Terrano needs supplemental oxygen and a breathing device at home due to chronic obstructive pulmonary disease. But his home often loses power now during fire season. At first, he tried using a portable generator, but found that running it continually could cost around $100 a day for fuel. Terrano is retired and is on a fixed income.
"It'll take your entire monthly fuel budget and it'll eat it up in a number of hours," he says.
Then, Terrano heard about a program that lends portable batteries to residents with medical needs, run by the California Foundation for Independent Living Centers with the support from the utility PG&E. The small battery is kept at his home and can be wheeled around if needed to power his medical equipment.
"It's probably about eighteen inches square," he says. "It's like a large block and it'll run my equipment for several days before a recharge is necessary."
This year, the program plans to lend almost 3,000 batteries to help those with disabilities and medical conditions.
"We need to be prepared," says Christina Mills, executive director at the California Foundation for Independent Living Centers. "While the stress will still exist, it will be limited the more prepared you are in advance. For individuals with disabilities and older adults who rely on powered medical and assistive technology equipment, it can be life altering."
Paying for resiliency
Large-scale batteries are generally more expensive than traditional sources of power, sometimes two or three times the cost, but the price is coming down rapidly. The technology still isn't widespread beyond pilot projects, though that's changing in California where there's a state mandate for energy storage.
Comparatively, the Texas blackouts cost the state billions of dollars. Grid experts say if utilities put a dollar value on avoiding blackouts and making communities more resilient, microgrid systems look much more affordable.
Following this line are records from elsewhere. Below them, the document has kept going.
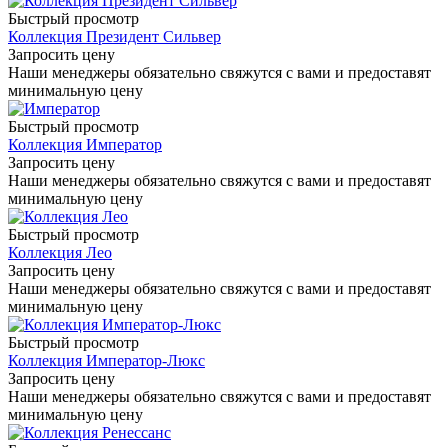
Быстрый просмотр
Коллекция Президент Сильвер
Запросить цену
Наши менеджеры обязательно свяжутся с вами и предоставят
минимальную цену
Быстрый просмотр
Коллекция Император
Запросить цену
Наши менеджеры обязательно свяжутся с вами и предоставят
минимальную цену
Быстрый просмотр
Коллекция Лео
Запросить цену
Наши менеджеры обязательно свяжутся с вами и предоставят
минимальную цену
Быстрый просмотр
Коллекция Император-Люкс
Запросить цену
Наши менеджеры обязательно свяжутся с вами и предоставят
минимальную цену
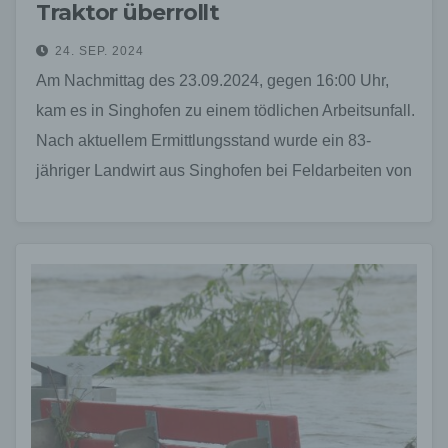
Traktor überrollt
24. SEP. 2024
Am Nachmittag des 23.09.2024, gegen 16:00 Uhr,
kam es in Singhofen zu einem tödlichen Arbeitsunfall.
Nach aktuellem Ermittlungsstand wurde ein 83-
jähriger Landwirt aus Singhofen bei Feldarbeiten von
seinem eigenen Traktor…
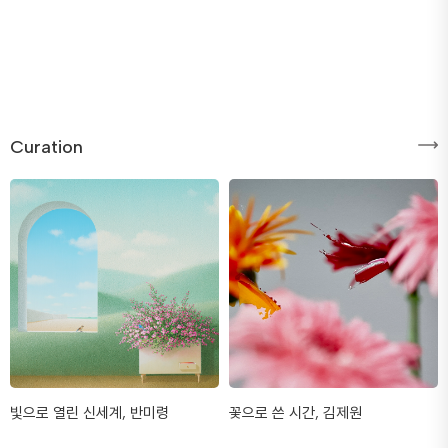
Curation
빛으로 열린 신세계, 반미령
꽃으로 쓴 시간, 김제원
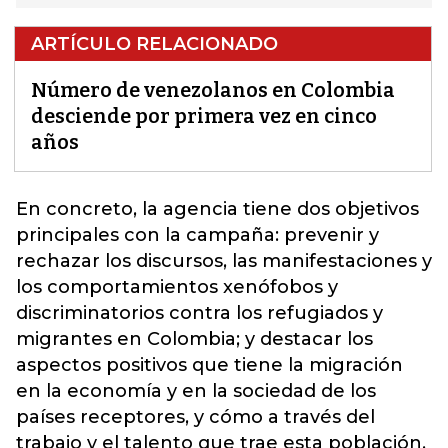
ARTÍCULO RELACIONADO
Número de venezolanos en Colombia
desciende por primera vez en cinco
años
En concreto, la agencia tiene dos objetivos
principales con la campaña: prevenir y
rechazar los discursos, las manifestaciones y
los comportamientos xenófobos y
discriminatorios contra los refugiados y
migrantes en Colombia; y destacar los
aspectos positivos que tiene la migración
en la economía y en la sociedad de los
países receptores, y cómo a través del
trabajo y el talento que trae esta población,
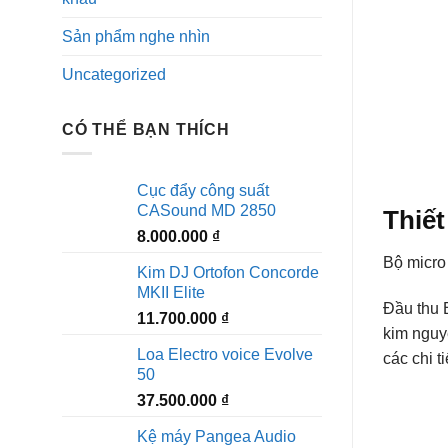
Sản phẩm nghe nhìn
Uncategorized
CÓ THỂ BẠN THÍCH
Cục đẩy công suất
CASound MD 2850
Thiết
8.000.000
₫
Bộ micro
Kim DJ Ortofon Concorde
MKII Elite
Đầu thu 
11.700.000
₫
kim nguy
Loa Electro voice Evolve
các chi t
50
37.500.000
₫
Kệ máy Pangea Audio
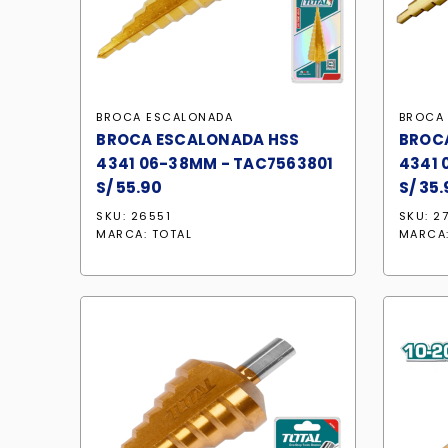
BROCA ESCALONADA
BROCA
BROCA ESCALONADA HSS
BROC
4341 06-38MM - TAC7563801
4341 
S/
55.90
S/
35.
SKU: 26551
SKU: 2
MARCA:
TOTAL
MARCA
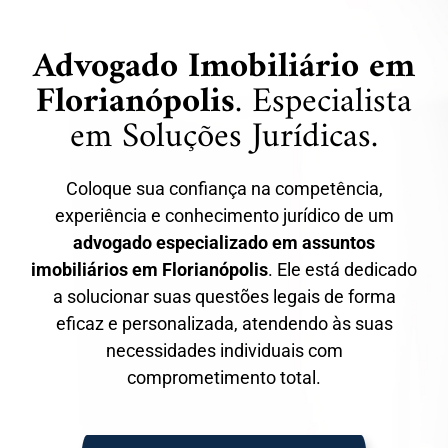
Advogado Imobiliário em
Florianópolis
. Especialista
em Soluções Jurídicas.
Coloque sua confiança na competência,
experiência e conhecimento jurídico de um
advogado especializado em assuntos
imobiliários em Florianópolis
. Ele está dedicado
a solucionar suas questões legais de forma
eficaz e personalizada, atendendo às suas
necessidades individuais com
comprometimento total.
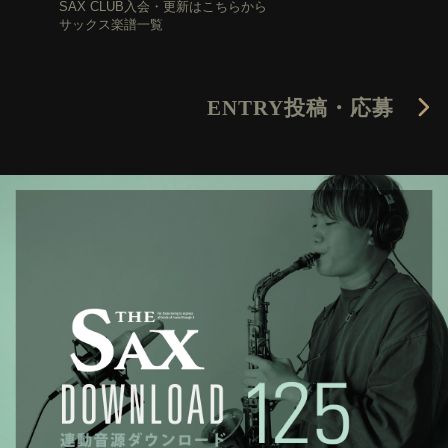
SAX CLUB入会・更新はこちらから
サックス楽譜一覧
ENTRY
投稿・応募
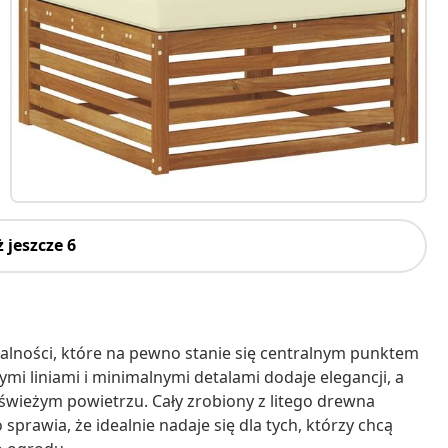
 jeszcze 6
nalności, które na pewno stanie się centralnym punktem
i liniami i minimalnymi detalami dodaje elegancji, a
 świeżym powietrzu. Cały zrobiony z litego drewna
prawia, że idealnie nadaje się dla tych, którzy chcą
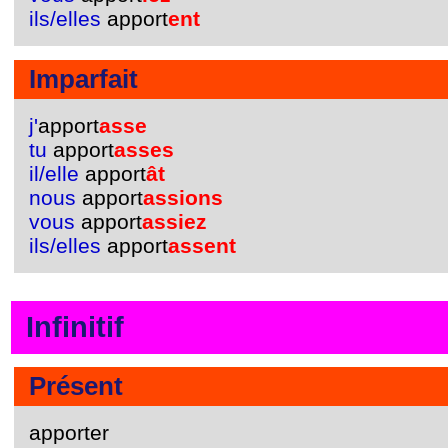
ils/elles
apport
ent
Imparfait
j'
apport
asse
tu
apport
asses
il/elle
apport
ât
nous
apport
assions
vous
apport
assiez
ils/elles
apport
assent
Infinitif
Présent
apporter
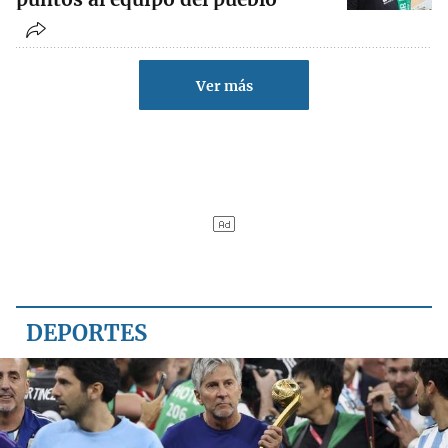
Ver más
DEPORTES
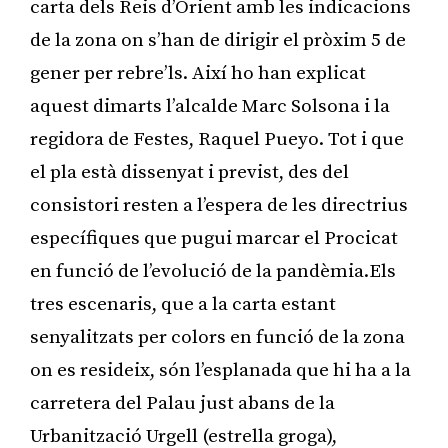
carta dels Reis d’Orient amb les indicacions
de la zona on s’han de dirigir el pròxim 5 de
gener per rebre’ls. Així ho han explicat
aquest dimarts l’alcalde Marc Solsona i la
regidora de Festes, Raquel Pueyo. Tot i que
el pla està dissenyat i previst, des del
consistori resten a l’espera de les directrius
específiques que pugui marcar el Procicat
en funció de l’evolució de la pandèmia.Els
tres escenaris, que a la carta estant
senyalitzats per colors en funció de la zona
on es resideix, són l’esplanada que hi ha a la
carretera del Palau just abans de la
Urbanització Urgell (estrella groga),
"It really doesn't mean that you have to invest too many more resources to bring your system up to the standards that you need for a resilience situation," Hotchkiss says. "It doesn't need to be any more costly than the system you might already be considering."
States often commit to a large infusion of funding after a major disaster. But in a hotter climate with more extreme weather, experts say each community will need to identify the most vulnerable people and critical infrastructure and find ways to support them when things go wrong. That can take years of support, beyond a few pilot projects.
"We don't just need one shot of money in the system," Lott says. "We need sustained investment to decrease the risk across the system as we move forward. That's something I don't see being talked about as much as I wish I'd heard it."